**WORK INSTRUCTION 1:**
In the venison discussion, what does the writer from south central Wisconsin name as the best venison they've ever had?
**WORK INSTRUCTION 2:**
Continue the discussion of how venison tastes in different regions from its last post.

**EXCERPT PROVIDED:**
I live and hunt in WNY farm country, decent soil, good deer herd, healthy, and definitely abundant. All the deer I have harvested are within 2 miles of my home, usually a clean no stress shot on most of them... meat usually tastes good depending on age and gender of course.
I recently had a chance to sample a deer shot and processed in Michigan... back-strap butterflies and burger nothing added. For the life of me I have never cooked and tasted a better piece of Venison in 48 yrs of eating "speed beef"... butterflies were like Filet Mignon and the burger... well lets just say if someone cooked it and served it to me I would not believe it was deer meat.
Lol. Try a CT deer that lives in and eats mountain laurel and scrub brush. Pass the Tabasco.
I'm in south central Wisconsin, with a mix of agriculture and natural mast and browse. The venison is great! Travel a few hours north, and the tamarack swamp deer...not so much! The best venison I've ever had was from high country Wyoming mulies. When possible, we skin them "gutless", wrap in cheesecloth, and toss in the snow to cool right away. Packed in coolers for the 1000 mile drive home, and no worries. I dunno, but there's something about sagebrush that makes great eats.

**SOURCE MATERIAL:**
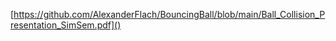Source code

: [https://github.com/AlexanderFlach/BouncingBall/blob/main/Ball_Collision_Presentation_SimSem.pdf]()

**TASK OUTPUT 1:**
Venison from high country Wyoming mulies.

**TASK OUTPUT 2:**
I live in WI and have shot deer in the ag country in the central part of the state and in the big timber/swamp country in the far north. I can't say I have ever been able to tell the difference between location, age, or sex.
I've eaten venison from all over Wisconsin, also Iowa, Missouri and Kansas. But the best tasting venison I ever had came from a big old buck from the remote bush of Ontario Canada that ate nothing but browse his entire life.
Mostly has to do with how it dies and how well you take care of it. I will say though that corn and soybeen fed deer of the mid-west from Ohio to Kansas eat great. Shawn
By and large, I have found that if I want "good venison" shoot young deer. The second key is to get them cool ASAP. I don't believe in "hanging" them in the garage for a few days. If you don't have a place with controlled temperature all you are doing is encouraging rot.
The final point is look at what they are eating. Mountain bucks or does that eat mostly acorns and browse are going to taste a lot harsher than ones that love on clover and corn.
If you want "good venison" shoot a mature buck. They taste better when looking at their rack on the wall as you are eating! In all seriousness I don't think I noticed that much difference in age. I think the deer's diet and if meat was properly taking care of has the biggest impact. Also I think it comes down to personal taste and/or what you are use to. For example I believe there is no better meat than pronghorn. A lot of folks think it is not fit for a dog.
I guess I'm lucky. Live and eat deer from Southern Michigan ag country. I do my best for clean kills and to process them right. Venison has been excellent eating for the most part. No experience with white tails from anywhere else. Going to do my best at herd control this fall, I ran out of venison way too early this year.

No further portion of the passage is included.